Not knowing the gcc code in question, I can't comment on how much potential regression risk this fix will introduce.  Assuming it's safe enough to apply without worry to other releases, I'd hope this would also be applied also to gcc-4.2 .

The 4.2 version is what we were attempting to use when the bug was encountered, and switching to 4.3 at this point would likely be more destabilizing than the original bug (as well as potentially being a porting exersize as has traditionally been the case between major compiler revisions).

Comment 23 Eric Botcazou 2008-01-16 12:26:43 UTC

> Not knowing the gcc code in question, I can't comment on how much potential
> regression risk this fix will introduce.  Assuming it's safe enough to apply
> without worry to other releases, I'd hope this would also be applied also to
> gcc-4.2 .

OK, I can backport it to the 4.2 branch if no maintainers disagree.

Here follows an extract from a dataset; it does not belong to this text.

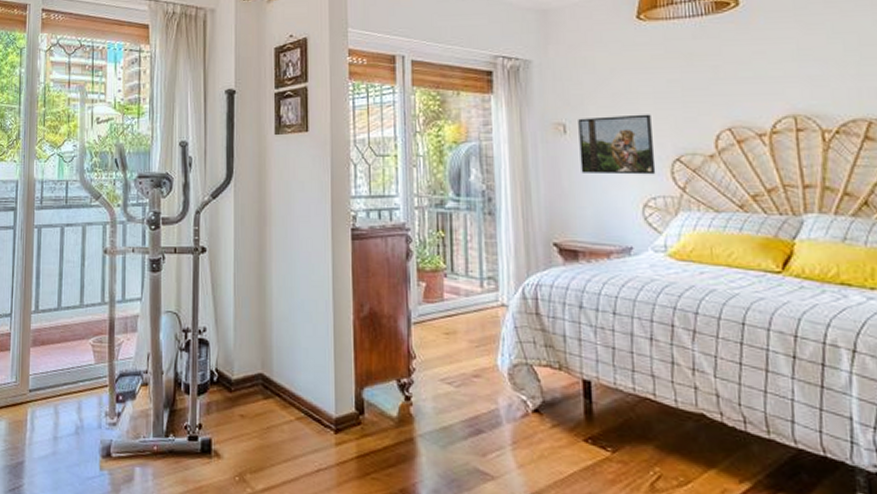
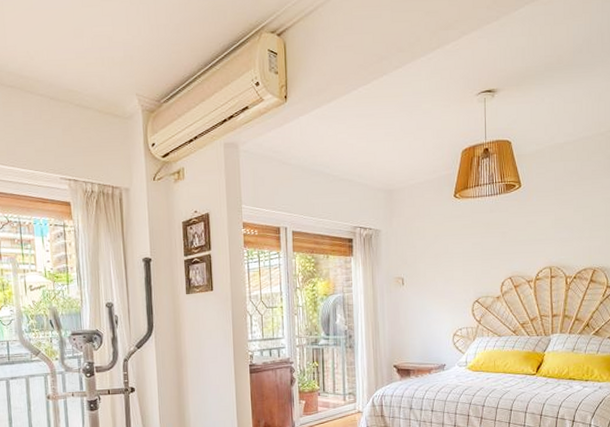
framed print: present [578,114,656,175] -> none [412,269,462,314]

Comment 24 Eric Botcazou 2008-01-17 13:23:09 UTC

Subject: Bug 31309

Author: ebotcazou
Date: Thu Jan 17 13:22:21 2008
New Revision: 131599

URL: http://gcc.gnu.org/viewcvs?root=gcc&view=rev&rev=131599
Log:
	Backport from mainline:

	2008-01-11  Eric Botcazou  <ebotcazou@adacore.com>
	PR middle-end/31309
	* expr.c (copy_blkmode_from_reg): Use a mode suited to the size
	when copying to memory.


Added:
    branches/gcc-4_2-branch/gcc/testsuite/gcc.dg/struct-ret-3.c
Modified:
    branches/gcc-4_2-branch/gcc/ChangeLog
    branches/gcc-4_2-branch/gcc/expr.c
    branches/gcc-4_2-branch/gcc/testsuite/ChangeLog

Comment 25 Eric Botcazou 2008-01-21 19:55:59 UTC

I don't plan to backport this to the 4.1 branch.

Comment 26 Peeter Joot 2008-01-21 20:00:37 UTC

(In reply to comment #25)
> I don't plan to backport this to the 4.1 branch.
> 

Thanks for both fixing this and backporting to 4.2!